DOCUMENT SECTION >>
######
Habituation, Coercion, Education: Labour in the History of Social Welfare
Abstract
According to Judeo-Christian tradition, “In the sweat of thy face shalt thou eat bread” (Genesis 3:19). Today, this Old Testament vision seems more relevant than ever. Labour stands at the centre of public and professional discussions on integration and exclusion. Already emerging in the mid-1970s, unemployment has taken root and has resulted in what is known as base employment. Terms like “the new underclass” (Kronauer 2002, 27-71), “the useless,” or the “redundant” (Castel 2008, 19) characterise current economic and social structural change. Since the 1980s, the hitherto relatively balanced working society, securely underpinned by the welfare state, has been said to be entering a period of crisis. At the same time, integration into the labour market has become immensely important in Western European societies since the 1990s. The re-individualisation of social risks (Castel 2009) has made the work imperative the prevailing dictum. Investments are aimed at human capital and at increasing employability, less at direct transfer payments. Within social welfare and social insurance schemes, this approach becomes evident in forcing beneficiaries to render services in return for benefits. Transformation towards an activating, investing, or even post-welfare state can be observed throughout Western European countries. Giuliano Bonoli has suggested that this development has also reached Switzerland, albeit in a “light” version (Giuliano Bonoli, quoted from Nadai 2010.)
######
INPUT DATA >>
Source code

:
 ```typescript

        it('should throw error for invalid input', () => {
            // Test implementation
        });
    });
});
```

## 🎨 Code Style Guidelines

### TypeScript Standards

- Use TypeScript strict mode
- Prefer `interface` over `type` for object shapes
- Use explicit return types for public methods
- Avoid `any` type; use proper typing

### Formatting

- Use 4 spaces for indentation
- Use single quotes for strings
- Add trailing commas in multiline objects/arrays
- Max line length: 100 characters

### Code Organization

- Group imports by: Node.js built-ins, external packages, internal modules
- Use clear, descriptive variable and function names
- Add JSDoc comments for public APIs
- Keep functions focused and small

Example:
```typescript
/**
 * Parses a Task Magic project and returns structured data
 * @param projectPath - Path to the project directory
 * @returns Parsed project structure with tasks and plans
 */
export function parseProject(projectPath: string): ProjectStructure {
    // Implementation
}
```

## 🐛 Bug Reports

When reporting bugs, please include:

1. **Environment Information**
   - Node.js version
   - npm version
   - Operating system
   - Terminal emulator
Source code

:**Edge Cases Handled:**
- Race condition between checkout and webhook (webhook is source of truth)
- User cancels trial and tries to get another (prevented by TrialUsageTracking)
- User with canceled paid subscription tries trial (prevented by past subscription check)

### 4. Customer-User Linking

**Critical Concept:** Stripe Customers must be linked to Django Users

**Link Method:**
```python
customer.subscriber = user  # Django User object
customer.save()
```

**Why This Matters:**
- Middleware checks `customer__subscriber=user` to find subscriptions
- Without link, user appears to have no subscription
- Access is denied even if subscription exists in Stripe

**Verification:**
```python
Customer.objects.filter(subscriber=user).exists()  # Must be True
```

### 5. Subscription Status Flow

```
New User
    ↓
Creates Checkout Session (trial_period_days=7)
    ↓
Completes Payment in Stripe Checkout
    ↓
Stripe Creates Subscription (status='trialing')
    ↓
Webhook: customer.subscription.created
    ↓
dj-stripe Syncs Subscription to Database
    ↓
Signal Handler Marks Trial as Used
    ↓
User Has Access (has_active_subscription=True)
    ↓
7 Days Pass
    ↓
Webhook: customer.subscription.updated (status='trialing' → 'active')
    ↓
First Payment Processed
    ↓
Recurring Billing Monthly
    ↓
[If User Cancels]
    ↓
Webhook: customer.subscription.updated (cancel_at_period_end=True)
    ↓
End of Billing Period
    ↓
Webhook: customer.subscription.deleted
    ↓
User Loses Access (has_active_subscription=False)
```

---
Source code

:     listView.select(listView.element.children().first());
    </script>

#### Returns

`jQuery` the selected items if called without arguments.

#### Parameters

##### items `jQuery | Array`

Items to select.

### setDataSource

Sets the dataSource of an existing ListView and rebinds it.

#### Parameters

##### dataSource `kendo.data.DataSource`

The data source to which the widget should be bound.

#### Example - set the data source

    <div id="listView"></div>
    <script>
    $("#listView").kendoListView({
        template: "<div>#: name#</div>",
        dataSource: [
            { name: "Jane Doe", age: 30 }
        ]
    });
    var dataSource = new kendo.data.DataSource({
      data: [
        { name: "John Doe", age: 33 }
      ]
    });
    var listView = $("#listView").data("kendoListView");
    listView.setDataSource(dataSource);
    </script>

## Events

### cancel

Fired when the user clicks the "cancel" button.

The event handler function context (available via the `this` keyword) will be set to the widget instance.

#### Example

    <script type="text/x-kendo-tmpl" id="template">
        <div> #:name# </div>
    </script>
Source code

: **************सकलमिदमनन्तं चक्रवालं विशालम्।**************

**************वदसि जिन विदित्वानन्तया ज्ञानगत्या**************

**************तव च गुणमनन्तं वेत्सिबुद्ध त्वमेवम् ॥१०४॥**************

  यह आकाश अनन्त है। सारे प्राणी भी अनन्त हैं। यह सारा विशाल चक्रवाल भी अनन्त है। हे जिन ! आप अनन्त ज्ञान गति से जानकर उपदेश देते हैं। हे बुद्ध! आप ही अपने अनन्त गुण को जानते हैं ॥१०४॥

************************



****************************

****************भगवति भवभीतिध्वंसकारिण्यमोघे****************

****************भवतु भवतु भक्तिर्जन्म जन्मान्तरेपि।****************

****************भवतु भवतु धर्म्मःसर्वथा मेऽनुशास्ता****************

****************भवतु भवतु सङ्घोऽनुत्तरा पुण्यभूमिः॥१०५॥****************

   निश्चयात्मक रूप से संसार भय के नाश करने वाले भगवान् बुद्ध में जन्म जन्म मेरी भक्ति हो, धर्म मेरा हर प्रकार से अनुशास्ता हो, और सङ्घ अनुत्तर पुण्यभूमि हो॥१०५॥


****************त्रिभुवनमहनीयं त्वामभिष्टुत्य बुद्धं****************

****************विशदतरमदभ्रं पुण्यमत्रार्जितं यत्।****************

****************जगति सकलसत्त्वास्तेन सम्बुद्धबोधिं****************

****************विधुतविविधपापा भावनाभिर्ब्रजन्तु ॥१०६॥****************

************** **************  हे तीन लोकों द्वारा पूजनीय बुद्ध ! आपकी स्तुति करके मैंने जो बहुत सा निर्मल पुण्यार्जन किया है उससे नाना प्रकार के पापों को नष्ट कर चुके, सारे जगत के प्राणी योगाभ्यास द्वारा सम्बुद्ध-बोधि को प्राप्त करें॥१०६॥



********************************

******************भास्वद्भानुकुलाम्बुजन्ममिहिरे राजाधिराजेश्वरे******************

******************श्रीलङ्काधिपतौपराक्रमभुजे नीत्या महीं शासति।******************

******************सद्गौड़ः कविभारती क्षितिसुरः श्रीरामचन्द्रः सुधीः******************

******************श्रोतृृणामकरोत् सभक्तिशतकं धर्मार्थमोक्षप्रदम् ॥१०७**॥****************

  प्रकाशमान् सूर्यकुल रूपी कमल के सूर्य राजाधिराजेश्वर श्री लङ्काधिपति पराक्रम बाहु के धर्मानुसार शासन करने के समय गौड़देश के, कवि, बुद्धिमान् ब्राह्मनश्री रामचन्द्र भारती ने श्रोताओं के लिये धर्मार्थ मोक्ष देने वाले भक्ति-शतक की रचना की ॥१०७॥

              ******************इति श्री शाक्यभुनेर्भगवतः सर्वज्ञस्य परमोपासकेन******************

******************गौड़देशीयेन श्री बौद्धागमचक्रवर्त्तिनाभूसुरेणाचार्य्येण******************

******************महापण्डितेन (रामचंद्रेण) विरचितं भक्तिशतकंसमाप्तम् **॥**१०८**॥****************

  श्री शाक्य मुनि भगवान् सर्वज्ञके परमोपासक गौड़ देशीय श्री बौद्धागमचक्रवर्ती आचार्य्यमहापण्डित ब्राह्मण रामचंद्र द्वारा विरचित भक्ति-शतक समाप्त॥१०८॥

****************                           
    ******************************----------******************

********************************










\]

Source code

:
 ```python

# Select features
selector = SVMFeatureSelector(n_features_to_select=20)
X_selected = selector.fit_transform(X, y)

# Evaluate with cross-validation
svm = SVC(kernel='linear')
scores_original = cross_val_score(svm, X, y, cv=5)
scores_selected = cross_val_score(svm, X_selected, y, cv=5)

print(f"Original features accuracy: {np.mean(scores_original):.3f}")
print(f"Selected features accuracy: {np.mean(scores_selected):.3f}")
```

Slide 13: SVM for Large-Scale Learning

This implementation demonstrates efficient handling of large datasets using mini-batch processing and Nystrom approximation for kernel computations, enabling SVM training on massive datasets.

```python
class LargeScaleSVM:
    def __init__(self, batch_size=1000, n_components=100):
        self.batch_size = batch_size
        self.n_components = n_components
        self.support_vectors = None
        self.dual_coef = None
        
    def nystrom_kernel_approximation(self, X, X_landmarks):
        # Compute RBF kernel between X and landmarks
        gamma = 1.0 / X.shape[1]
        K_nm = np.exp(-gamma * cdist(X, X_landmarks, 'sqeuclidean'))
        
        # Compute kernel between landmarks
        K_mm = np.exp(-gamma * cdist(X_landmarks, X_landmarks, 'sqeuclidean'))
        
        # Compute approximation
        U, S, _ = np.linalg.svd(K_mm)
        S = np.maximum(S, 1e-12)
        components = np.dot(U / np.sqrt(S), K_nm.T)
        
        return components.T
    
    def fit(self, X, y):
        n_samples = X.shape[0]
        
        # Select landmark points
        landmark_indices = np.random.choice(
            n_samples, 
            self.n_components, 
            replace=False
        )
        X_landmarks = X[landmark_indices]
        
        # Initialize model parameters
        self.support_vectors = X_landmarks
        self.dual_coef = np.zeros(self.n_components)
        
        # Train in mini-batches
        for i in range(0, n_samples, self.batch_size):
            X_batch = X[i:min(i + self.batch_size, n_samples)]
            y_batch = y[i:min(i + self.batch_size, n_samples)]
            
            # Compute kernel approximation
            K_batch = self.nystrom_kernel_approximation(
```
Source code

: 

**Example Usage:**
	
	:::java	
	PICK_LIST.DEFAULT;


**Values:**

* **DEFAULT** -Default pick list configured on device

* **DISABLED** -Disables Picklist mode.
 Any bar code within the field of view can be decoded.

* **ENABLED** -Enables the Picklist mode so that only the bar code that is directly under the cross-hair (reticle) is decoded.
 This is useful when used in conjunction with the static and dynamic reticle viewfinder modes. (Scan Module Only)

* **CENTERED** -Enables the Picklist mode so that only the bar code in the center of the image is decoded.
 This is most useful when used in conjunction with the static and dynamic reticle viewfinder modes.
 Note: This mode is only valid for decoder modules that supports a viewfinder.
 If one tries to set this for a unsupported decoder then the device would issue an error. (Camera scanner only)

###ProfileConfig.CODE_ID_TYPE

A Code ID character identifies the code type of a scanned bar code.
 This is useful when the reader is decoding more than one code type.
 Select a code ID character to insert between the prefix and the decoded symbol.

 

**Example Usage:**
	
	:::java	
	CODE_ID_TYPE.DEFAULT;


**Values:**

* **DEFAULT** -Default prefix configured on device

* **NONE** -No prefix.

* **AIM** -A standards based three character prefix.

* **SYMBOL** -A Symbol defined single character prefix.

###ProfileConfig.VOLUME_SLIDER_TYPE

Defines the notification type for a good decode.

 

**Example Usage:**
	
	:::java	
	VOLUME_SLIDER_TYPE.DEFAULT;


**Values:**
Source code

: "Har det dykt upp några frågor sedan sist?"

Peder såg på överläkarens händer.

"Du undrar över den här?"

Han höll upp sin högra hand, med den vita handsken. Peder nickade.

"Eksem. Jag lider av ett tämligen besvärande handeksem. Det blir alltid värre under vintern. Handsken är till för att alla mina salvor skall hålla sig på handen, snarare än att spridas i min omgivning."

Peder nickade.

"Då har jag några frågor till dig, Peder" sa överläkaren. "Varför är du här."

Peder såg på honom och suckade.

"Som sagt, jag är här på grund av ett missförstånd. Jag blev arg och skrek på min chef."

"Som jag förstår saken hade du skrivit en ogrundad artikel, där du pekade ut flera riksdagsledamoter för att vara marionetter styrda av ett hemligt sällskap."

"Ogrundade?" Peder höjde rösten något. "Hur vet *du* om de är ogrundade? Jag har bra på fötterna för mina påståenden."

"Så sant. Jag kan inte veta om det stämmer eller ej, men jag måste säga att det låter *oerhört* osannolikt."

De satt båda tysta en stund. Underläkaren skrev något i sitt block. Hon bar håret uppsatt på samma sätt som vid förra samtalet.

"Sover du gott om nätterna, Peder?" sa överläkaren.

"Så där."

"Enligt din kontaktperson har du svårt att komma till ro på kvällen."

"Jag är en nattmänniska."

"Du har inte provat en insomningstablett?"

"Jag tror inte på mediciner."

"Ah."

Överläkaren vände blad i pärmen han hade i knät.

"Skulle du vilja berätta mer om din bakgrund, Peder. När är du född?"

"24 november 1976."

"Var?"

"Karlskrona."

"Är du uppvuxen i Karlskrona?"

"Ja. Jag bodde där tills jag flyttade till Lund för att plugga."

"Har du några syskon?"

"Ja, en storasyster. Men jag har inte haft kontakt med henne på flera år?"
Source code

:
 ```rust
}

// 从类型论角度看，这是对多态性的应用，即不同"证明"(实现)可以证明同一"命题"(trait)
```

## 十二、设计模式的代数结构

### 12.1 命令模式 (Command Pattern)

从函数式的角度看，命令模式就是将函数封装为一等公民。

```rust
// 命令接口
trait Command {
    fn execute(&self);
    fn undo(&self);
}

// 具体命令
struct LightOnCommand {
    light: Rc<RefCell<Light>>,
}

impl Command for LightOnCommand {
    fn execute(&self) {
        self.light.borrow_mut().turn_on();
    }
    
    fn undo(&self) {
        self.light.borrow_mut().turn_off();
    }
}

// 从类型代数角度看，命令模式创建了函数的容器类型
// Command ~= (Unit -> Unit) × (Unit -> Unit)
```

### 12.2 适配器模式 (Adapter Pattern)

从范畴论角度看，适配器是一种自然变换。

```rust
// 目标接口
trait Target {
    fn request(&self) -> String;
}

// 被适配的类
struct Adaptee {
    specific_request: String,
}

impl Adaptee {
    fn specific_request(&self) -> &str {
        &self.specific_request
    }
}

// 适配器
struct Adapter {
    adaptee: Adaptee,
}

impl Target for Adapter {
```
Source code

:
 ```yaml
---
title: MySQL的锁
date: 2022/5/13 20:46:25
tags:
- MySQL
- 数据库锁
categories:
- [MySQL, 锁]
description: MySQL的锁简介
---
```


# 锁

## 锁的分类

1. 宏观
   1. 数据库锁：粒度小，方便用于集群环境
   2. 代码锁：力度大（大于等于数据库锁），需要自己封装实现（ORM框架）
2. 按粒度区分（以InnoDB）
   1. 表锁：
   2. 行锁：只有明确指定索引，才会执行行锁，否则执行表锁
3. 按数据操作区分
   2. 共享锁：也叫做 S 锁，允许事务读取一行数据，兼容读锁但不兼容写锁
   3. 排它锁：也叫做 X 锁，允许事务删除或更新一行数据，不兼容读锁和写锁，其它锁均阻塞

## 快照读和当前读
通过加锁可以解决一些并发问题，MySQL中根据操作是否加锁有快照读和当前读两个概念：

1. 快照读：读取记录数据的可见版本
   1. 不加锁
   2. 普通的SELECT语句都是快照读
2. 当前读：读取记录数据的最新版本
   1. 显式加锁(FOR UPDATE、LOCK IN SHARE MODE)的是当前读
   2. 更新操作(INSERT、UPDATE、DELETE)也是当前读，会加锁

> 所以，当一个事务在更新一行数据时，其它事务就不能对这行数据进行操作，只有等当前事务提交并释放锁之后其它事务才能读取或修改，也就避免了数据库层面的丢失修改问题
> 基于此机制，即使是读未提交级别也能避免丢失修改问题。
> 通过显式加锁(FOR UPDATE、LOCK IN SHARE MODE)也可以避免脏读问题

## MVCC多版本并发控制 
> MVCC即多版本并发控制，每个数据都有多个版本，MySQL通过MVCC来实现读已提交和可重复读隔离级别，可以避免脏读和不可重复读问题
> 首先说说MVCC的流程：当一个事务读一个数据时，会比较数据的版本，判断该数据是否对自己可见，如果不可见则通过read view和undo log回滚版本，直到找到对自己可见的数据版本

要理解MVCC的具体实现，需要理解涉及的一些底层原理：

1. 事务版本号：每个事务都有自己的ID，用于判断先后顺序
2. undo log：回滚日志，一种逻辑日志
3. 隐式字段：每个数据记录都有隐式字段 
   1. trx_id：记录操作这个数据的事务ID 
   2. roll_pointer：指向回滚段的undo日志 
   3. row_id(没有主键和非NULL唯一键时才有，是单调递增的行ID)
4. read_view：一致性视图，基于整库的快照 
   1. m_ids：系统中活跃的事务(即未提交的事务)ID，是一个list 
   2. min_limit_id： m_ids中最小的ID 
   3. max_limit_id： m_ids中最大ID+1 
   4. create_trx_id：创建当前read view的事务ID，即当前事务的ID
######
DIRECTIONS FOR THIS TASK >>
Copy out the text about labor in the history of social welfare word for word, in full.

ANSWER SPACE >>
Habituation, Coercion, Education: Labour in the History of Social Welfare
Abstract
According to Judeo-Christian tradition, “In the sweat of thy face shalt thou eat bread” (Genesis 3:19). Today, this Old Testament vision seems more relevant than ever. Labour stands at the centre of public and professional discussions on integration and exclusion. Already emerging in the mid-1970s, unemployment has taken root and has resulted in what is known as base employment. Terms like “the new underclass” (Kronauer 2002, 27-71), “the useless,” or the “redundant” (Castel 2008, 19) characterise current economic and social structural change. Since the 1980s, the hitherto relatively balanced working society, securely underpinned by the welfare state, has been said to be entering a period of crisis. At the same time, integration into the labour market has become immensely important in Western European societies since the 1990s. The re-individualisation of social risks (Castel 2009) has made the work imperative the prevailing dictum. Investments are aimed at human capital and at increasing employability, less at direct transfer payments. Within social welfare and social insurance schemes, this approach becomes evident in forcing beneficiaries to render services in return for benefits. Transformation towards an activating, investing, or even post-welfare state can be observed throughout Western European countries. Giuliano Bonoli has suggested that this development has also reached Switzerland, albeit in a “light” version (Giuliano Bonoli, quoted from Nadai 2010.)